= Beginning of Section =

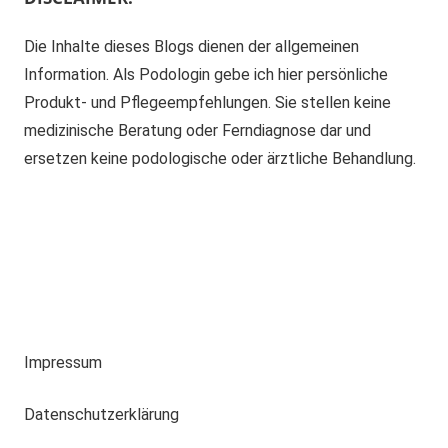
Die Inhalte dieses Blogs dienen der allgemeinen
Information. Als Podologin gebe ich hier persönliche
Produkt- und Pflegeempfehlungen. Sie stellen keine
medizinische Beratung oder Ferndiagnose dar und
ersetzen keine podologische oder ärztliche Behandlung.
Impressum
Datenschutzerklärung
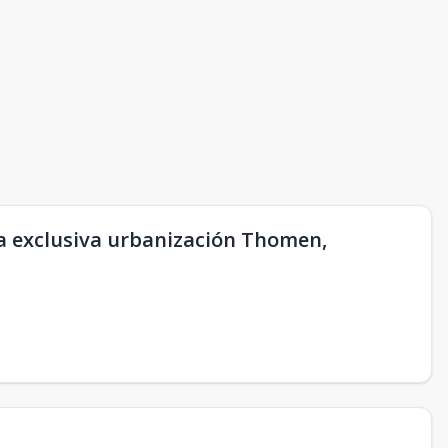
la exclusiva urbanización Thomen,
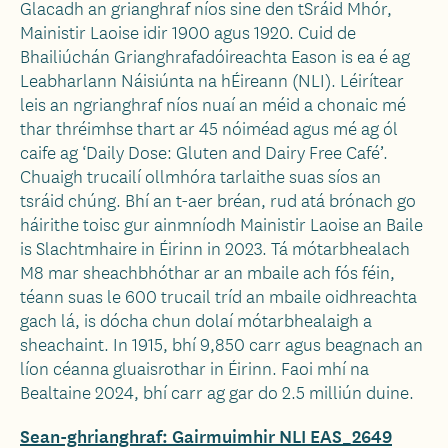
Glacadh an grianghraf níos sine den tSráid Mhór,
Mainistir Laoise idir 1900 agus 1920. Cuid de
Bhailiúchán Grianghrafadóireachta Eason is ea é ag
Leabharlann Náisiúnta na hÉireann (NLI). Léirítear
leis an ngrianghraf níos nuaí an méid a chonaic mé
thar thréimhse thart ar 45 nóiméad agus mé ag ól
caife ag ‘Daily Dose: Gluten and Dairy Free Café’.
Chuaigh trucailí ollmhóra tarlaithe suas síos an
tsráid chúng. Bhí an t-aer bréan, rud atá brónach go
háirithe toisc gur ainmníodh Mainistir Laoise an Baile
is Slachtmhaire in Éirinn in 2023. Tá mótarbhealach
M8 mar sheachbhóthar ar an mbaile ach fós féin,
téann suas le 600 trucail tríd an mbaile oidhreachta
gach lá, is dócha chun dolaí mótarbhealaigh a
sheachaint. In 1915, bhí 9,850 carr agus beagnach an
líon céanna gluaisrothar in Éirinn. Faoi mhí na
Bealtaine 2024, bhí carr ag gar do 2.5 milliún duine.
Sean-ghrianghraf: Gairmuimhir NLI EAS_2649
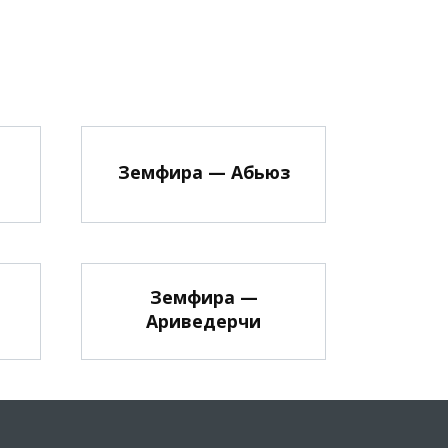
Земфира — Абьюз
Земфира —
Ариведерчи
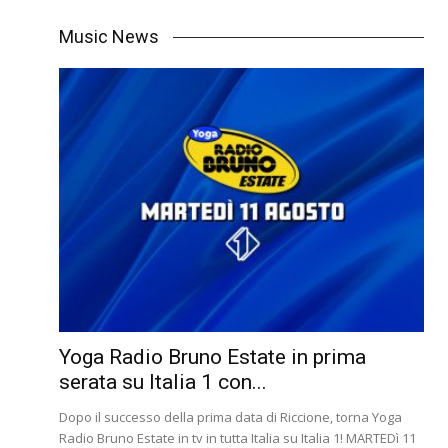
Music News
Yoga Radio Bruno Estate in prima
serata su Italia 1 con...
Dopo il successo della prima data di Riccione, torna Yoga
Radio Bruno Estate in tv in tutta Italia su Italia 1! MARTEDì 11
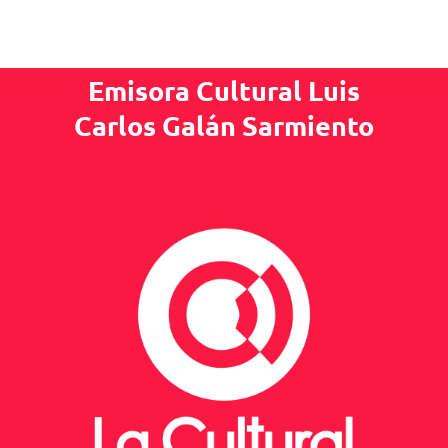
Emisora Cultural Luis
Carlos Galán Sarmiento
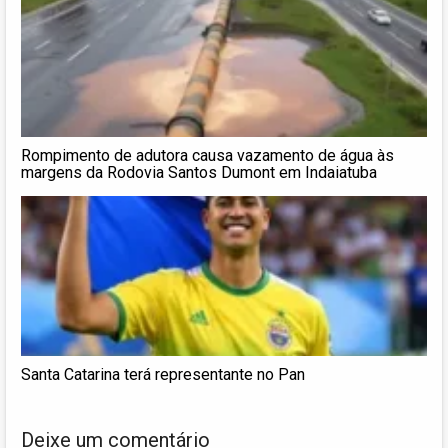
Rompimento de adutora causa vazamento de água às
margens da Rodovia Santos Dumont em Indaiatuba
Santa Catarina terá representante no Pan
Deixe um comentário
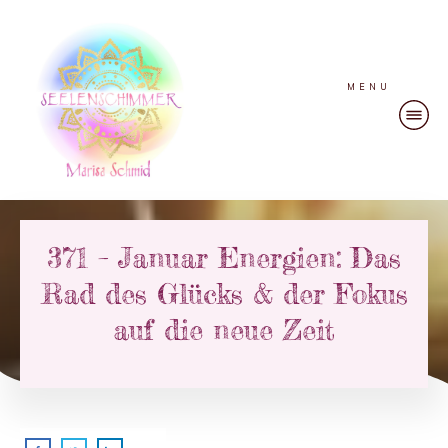
MENU
371 – Januar Energien: Das
Rad des Glücks & der Fokus
auf die neue Zeit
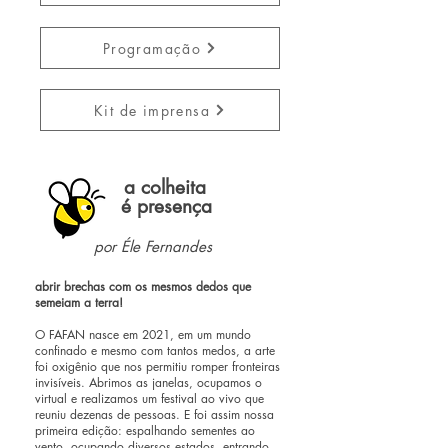
Programação
Kit de imprensa
a colheita
é presença
por Éle Fernandes
abrir brechas com os mesmos dedos que
semeiam a terra!
O FAFAN nasce em 2021, em um mundo
confinado e mesmo com tantos medos, a arte
foi oxigênio que nos permitiu romper fronteiras
invisíveis. Abrimos as janelas, ocupamos o
virtual e realizamos um festival ao vivo que
reuniu dezenas de pessoas. E foi assim nossa
primeira edição: espalhando sementes ao
vento, ocupando diversos estados, entrando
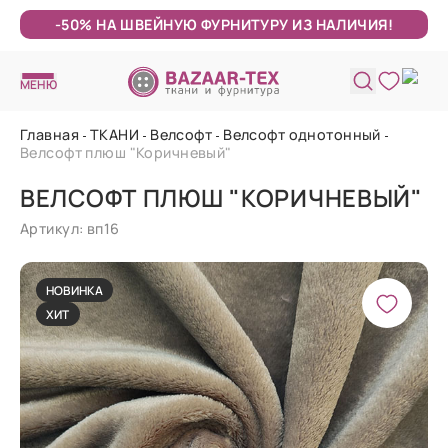
-50% НА ШВЕЙНУЮ ФУРНИТУРУ ИЗ НАЛИЧИЯ!
МЕНЮ
Главная
ТКАНИ
Велсофт
Велсофт однотонный
Велсофт плюш "Коричневый"
ВЕЛСОФТ ПЛЮШ "КОРИЧНЕВЫЙ"
Артикул: вп16
НОВИНКА
ХИТ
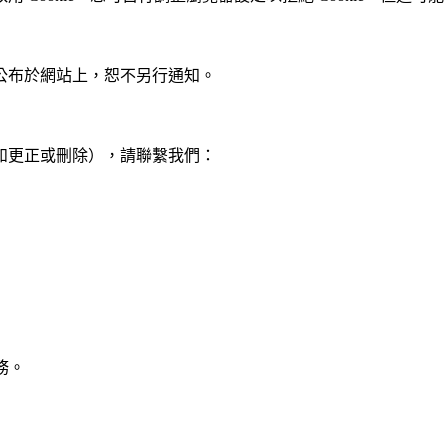
公布於網站上，恕不另行通知。
如更正或刪除），請聯繫我們：
務。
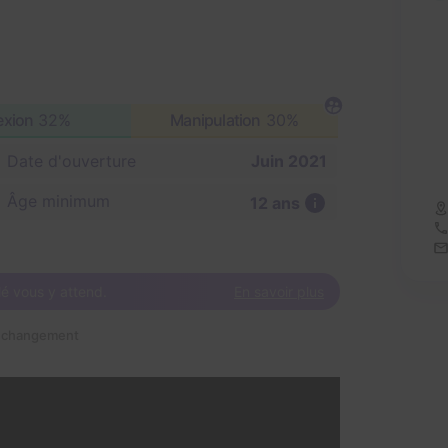
exion
32%
Manipulation
30%
Date d'ouverture
Juin 2021
Âge minimum
12 ans
lé vous y attend.
En savoir plus
n changement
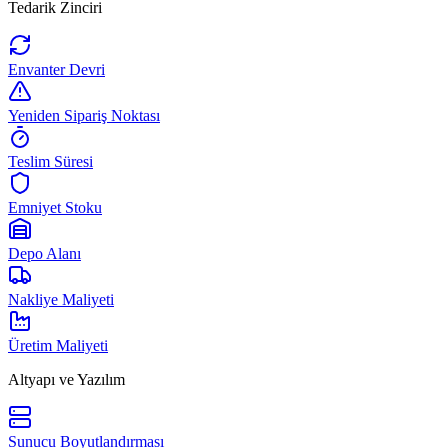
Tedarik Zinciri
Envanter Devri
Yeniden Sipariş Noktası
Teslim Süresi
Emniyet Stoku
Depo Alanı
Nakliye Maliyeti
Üretim Maliyeti
Altyapı ve Yazılım
Sunucu Boyutlandırması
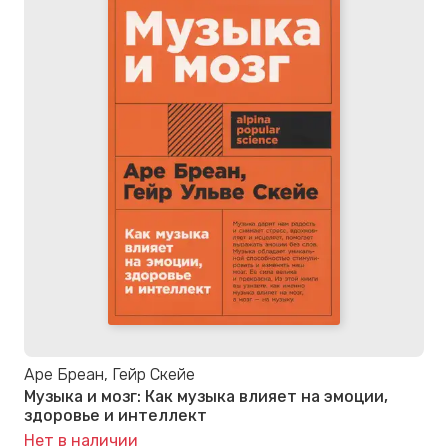
Аре Бреан, Гейр Скейе
Музыка и мозг: Как музыка влияет на эмоции,
здоровье и интеллект
Нет в наличии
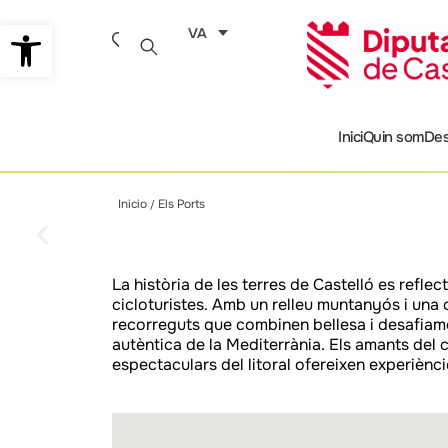
Vés
Obre la barra d'eines
VA
al
contingut
Inici
Quin som
Des
Els 
Els 
Els 
Els 
Els 
Els 
Els 
Els 
Els 
Els 
Els 
Els 
Els 
Els 
Els 
Els 
Els 
Els 
Inicio
Els Ports
/
Assabor
Assabor
Assabor
Assabor
Assabor
Assabor
Assabor
Assabor
Assabor
Assabor
Assabor
Assabor
Assabor
Assabor
Assabor
Assabor
Assabor
Assabor
La història de les terres de Castelló es refle
cicloturistes. Amb un relleu muntanyós i una
recorreguts que combinen bellesa i desafiame
autèntica de la Mediterrània. Els amants del cic
espectaculars del litoral ofereixen experièncie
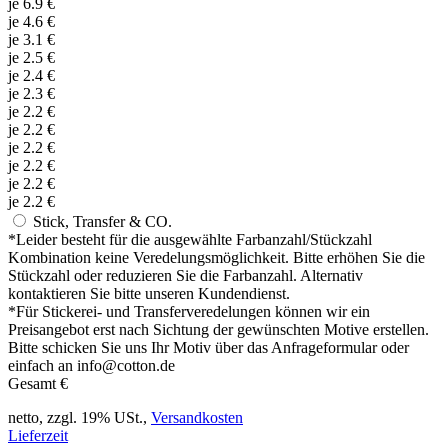
je
6.9
€
je
4.6
€
je
3.1
€
je
2.5
€
je
2.4
€
je
2.3
€
je
2.2
€
je
2.2
€
je
2.2
€
je
2.2
€
je
2.2
€
je
2.2
€
Stick, Transfer & CO.
*
Leider besteht für die ausgewählte Farbanzahl/Stückzahl
Kombination keine Veredelungsmöglichkeit. Bitte erhöhen Sie die
Stückzahl oder reduzieren Sie die Farbanzahl. Alternativ
kontaktieren Sie bitte unseren Kundendienst.
*
Für Stickerei- und Transferveredelungen können wir ein
Preisangebot erst nach Sichtung der gewünschten Motive erstellen.
Bitte schicken Sie uns Ihr Motiv über das Anfrageformular oder
einfach an info@cotton.de
Gesamt
€
netto, zzgl. 19% USt.,
Versandkosten
Lieferzeit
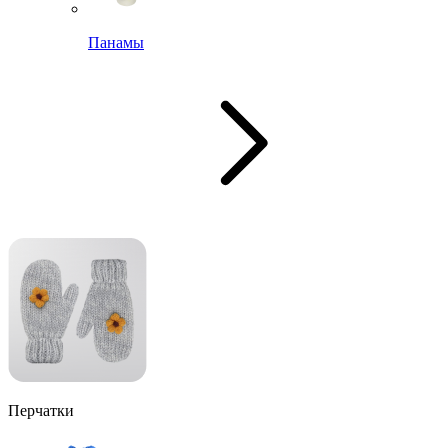
Панамы
Перчатки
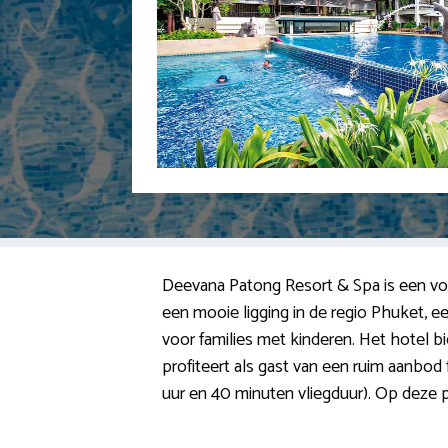
Deevana Patong Resort & Spa is een voort
een mooie ligging in de regio Phuket, 
voor families met kinderen. Het hotel bied
profiteert als gast van een ruim aanbod 
uur en 40 minuten vliegduur). Op deze p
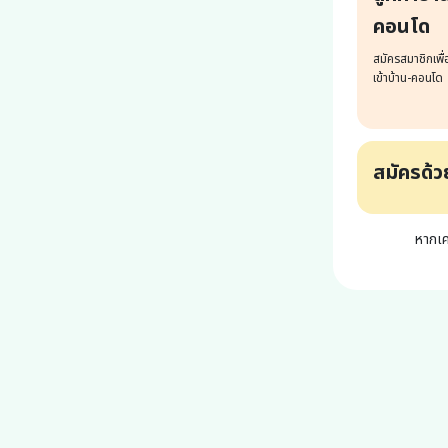
คอนโด
สมัครสมาชิกเพื่
เข้าบ้าน-คอนโด
สมัครด้
หากเค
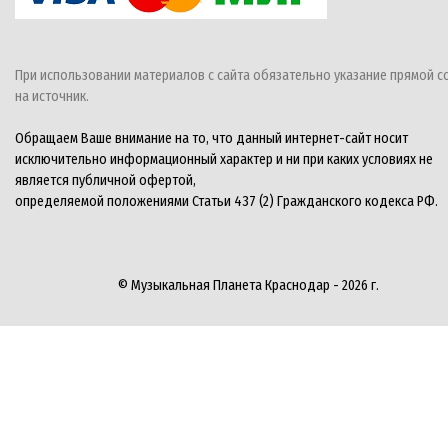
При использовании материалов с сайта обязательно указание прямой с
на источник.
Обращаем Ваше внимание на то, что данный интернет-сайт носит
исключительно информационный характер и ни при каких условиях не
является публичной офертой,
определяемой положениями Статьи 437 (2) Гражданского кодекса РФ.
© Музыкальная Планета Краснодар - 2026 г.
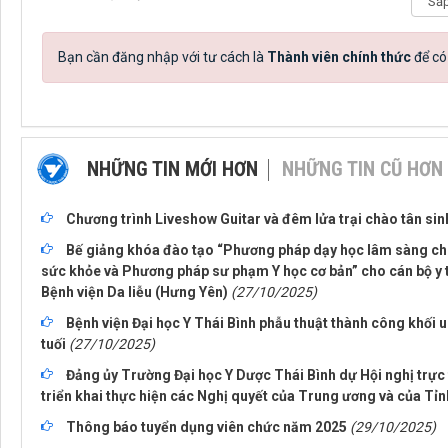
Bạn cần đăng nhập với tư cách là
Thành viên chính thức
để có
NHỮNG TIN MỚI HƠN
NHỮNG TIN CŨ HƠN
Chương trình Liveshow Guitar và đêm lửa trại chào tân si
Bế giảng khóa đào tạo “Phương pháp dạy học lâm sàng ch
sức khỏe và Phương pháp sư phạm Y học cơ bản” cho cán bộ y t
Bệnh viện Da liễu (Hưng Yên)
(27/10/2025)
Bệnh viện Đại học Y Thái Bình phẫu thuật thành công khối 
tuối
(27/10/2025)
Đảng ủy Trường Đại học Y Dược Thái Bình dự Hội nghị trực t
triển khai thực hiện các Nghị quyết của Trung ương và của Tỉ
Thông báo tuyển dụng viên chức năm 2025
(29/10/2025)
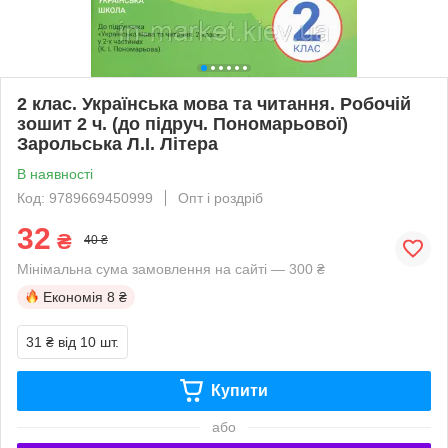
2 клас. Українська мова та читання. Робочій
зошит 2 ч. (до підруч. Пономарьової)
Зарольська Л.І. Літера
В наявності
Код: 9789669450999
Опт і роздріб
32
₴
40 ₴
Мінімальна сума замовлення на сайті — 300 ₴
Економія
8 ₴
31 ₴
від 10 шт.
Купити
або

= End of Section =

AIM OF THE EXERCISE.
Nothing but an exact transcription of the material, without pictures, should be returned.

ANSWER BELOW.
Die Inhalte dieses Blogs dienen der allgemeinen
Information. Als Podologin gebe ich hier persönliche
Produkt- und Pflegeempfehlungen. Sie stellen keine
medizinische Beratung oder Ferndiagnose dar und
ersetzen keine podologische oder ärztliche Behandlung.
Impressum
Datenschutzerklärung
la exclusiva urbanización Thomen,
Glacadh an grianghraf níos sine den tSráid Mhór,
Mainistir Laoise idir 1900 agus 1920. Cuid de
Bhailiúchán Grianghrafadóireachta Eason is ea é ag
Leabharlann Náisiúnta na hÉireann (NLI). Léirítear
leis an ngrianghraf níos nuaí an méid a chonaic mé
thar thréimhse thart ar 45 nóiméad agus mé ag ól
caife ag ‘Daily Dose: Gluten and Dairy Free Café’.
Chuaigh trucailí ollmhóra tarlaithe suas síos an
tsráid chúng. Bhí an t-aer bréan, rud atá brónach go
háirithe toisc gur ainmníodh Mainistir Laoise an Baile
is Slachtmhaire in Éirinn in 2023. Tá mótarbhealach
M8 mar sheachbhóthar ar an mbaile ach fós féin,
téann suas le 600 trucail tríd an mbaile oidhreachta
gach lá, is dócha chun dolaí mótarbhealaigh a
sheachaint. In 1915, bhí 9,850 carr agus beagnach an
líon céanna gluaisrothar in Éirinn. Faoi mhí na
Bealtaine 2024, bhí carr ag gar do 2.5 milliún duine.
Sean-ghrianghraf: Gairmuimhir NLI EAS_2649
Земфира — Абьюз
Земфира —
Ариведерчи
Music News
Yoga Radio Bruno Estate in prima
serata su Italia 1 con...
Dopo il successo della prima data di Riccione, torna Yoga
Radio Bruno Estate in tv in tutta Italia su Italia 1! MARTEDì 11
Emisora Cultural Luis
Carlos Galán Sarmiento
Rompimento de adutora causa vazamento de água às
margens da Rodovia Santos Dumont em Indaiatuba
Santa Catarina terá representante no Pan
Deixe um comentário
MENU
371 – Januar Energien: Das
Rad des Glücks & der Fokus
auf die neue Zeit
Programação
Kit de imprensa
a colheita
é presença
por Éle Fernandes
abrir brechas com os mesmos dedos que
semeiam a terra!
O FAFAN nasce em 2021, em um mundo
confinado e mesmo com tantos medos, a arte
foi oxigênio que nos permitiu romper fronteiras
invisíveis. Abrimos as janelas, ocupamos o
virtual e realizamos um festival ao vivo que
reuniu dezenas de pessoas. E foi assim nossa
primeira edição: espalhando sementes ao
vento, ocupando diversos estados, entrando
-50% НА ШВЕЙНУЮ ФУРНИТУРУ ИЗ НАЛИЧИЯ!
МЕНЮ
Главная
ТКАНИ
Велсофт
Велсофт однотонный
Велсофт плюш "Коричневый"
ВЕЛСОФТ ПЛЮШ "КОРИЧНЕВЫЙ"
Артикул: вп16
НОВИНКА
ХИТ
公布於網站上，恕不另行通知。
如更正或刪除），請聯繫我們：
務。
exion
32%
Manipulation
30%
Date d'ouverture
Juin 2021
Âge minimum
12 ans
lé vous y attend.
En savoir plus
n changement
Tedarik Zinciri
Envanter Devri
Yeniden Sipariş Noktası
Teslim Süresi
Emniyet Stoku
Depo Alanı
Nakliye Maliyeti
Üretim Maliyeti
Altyapı ve Yazılım
Sunucu Boyutlandırması
Аре Бреан, Гейр Скейе
Музыка и мозг: Как музыка влияет на эмоции,
здоровье и интеллект
Нет в наличии
Vés
Obre la barra d'eines
VA
al
contingut
Inici
Quin som
Des
Els 
Els 
Els 
Els 
Els 
Els 
Els 
Els 
Els 
Els 
Els 
Els 
Els 
Els 
Els 
Els 
Els 
Els 
Inicio
Els Ports
/
Assabor
Assabor
Assabor
Assabor
Assabor
Assabor
Assabor
Assabor
Assabor
Assabor
Assabor
Assabor
Assabor
Assabor
Assabor
Assabor
Assabor
Assabor
La història de les terres de Castelló es refle
cicloturistes. Amb un relleu muntanyós i una
recorreguts que combinen bellesa i desafiame
autèntica de la Mediterrània. Els amants del cic
espectaculars del litoral ofereixen experièncie
je
6.9
€
je
4.6
€
je
3.1
€
je
2.5
€
je
2.4
€
je
2.3
€
je
2.2
€
je
2.2
€
je
2.2
€
je
2.2
€
je
2.2
€
je
2.2
€
Stick, Transfer & CO.
*
Leider besteht für die ausgewählte Farbanzahl/Stückzahl
Kombination keine Veredelungsmöglichkeit. Bitte erhöhen Sie die
Stückzahl oder reduzieren Sie die Farbanzahl. Alternativ
kontaktieren Sie bitte unseren Kundendienst.
*
Für Stickerei- und Transferveredelungen können wir ein
Preisangebot erst nach Sichtung der gewünschten Motive erstellen.
Bitte schicken Sie uns Ihr Motiv über das Anfrageformular oder
einfach an info@cotton.de
Gesamt
€
netto, zzgl. 19% USt.,
Versandkosten
Lieferzeit
Панамы
Перчатки
Deevana Patong Resort & Spa is een voort
een mooie ligging in de regio Phuket, 
voor families met kinderen. Het hotel bied
profiteert als gast van een ruim aanbod 
uur en 40 minuten vliegduur). Op deze p
คอนโด
สมัครสมาชิกเพื่
เข้าบ้าน-คอนโด
สมัครด้
หากเค
При использовании материалов с сайта обязательно указание прямой с
на источник.
Обращаем Ваше внимание на то, что данный интернет-сайт носит
исключительно информационный характер и ни при каких условиях не
является публичной офертой,
определяемой положениями Статьи 437 (2) Гражданского кодекса РФ.
© Музыкальная Планета Краснодар - 2026 г.
Bạn cần đăng nhập với tư cách là
Thành viên chính thức
để có
NHỮNG TIN MỚI HƠN
NHỮNG TIN CŨ HƠN
Chương trình Liveshow Guitar và đêm lửa trại chào tân si
Bế giảng khóa đào tạo “Phương pháp dạy học lâm sàng ch
sức khỏe và Phương pháp sư phạm Y học cơ bản” cho cán bộ y t
Bệnh viện Da liễu (Hưng Yên)
(27/10/2025)
Bệnh viện Đại học Y Thái Bình phẫu thuật thành công khối 
tuối
(27/10/2025)
Đảng ủy Trường Đại học Y Dược Thái Bình dự Hội nghị trực t
triển khai thực hiện các Nghị quyết của Trung ương và của Tỉ
Thông báo tuyển dụng viên chức năm 2025
(29/10/2025)
2 клас. Українська мова та читання. Робочій
зошит 2 ч. (до підруч. Пономарьової)
Зарольська Л.І. Літера
В наявності
Код: 9789669450999
Опт і роздріб
32
₴
40 ₴
Мінімальна сума замовлення на сайті — 300 ₴
Економія
8 ₴
31 ₴
від 10 шт.
Купити
або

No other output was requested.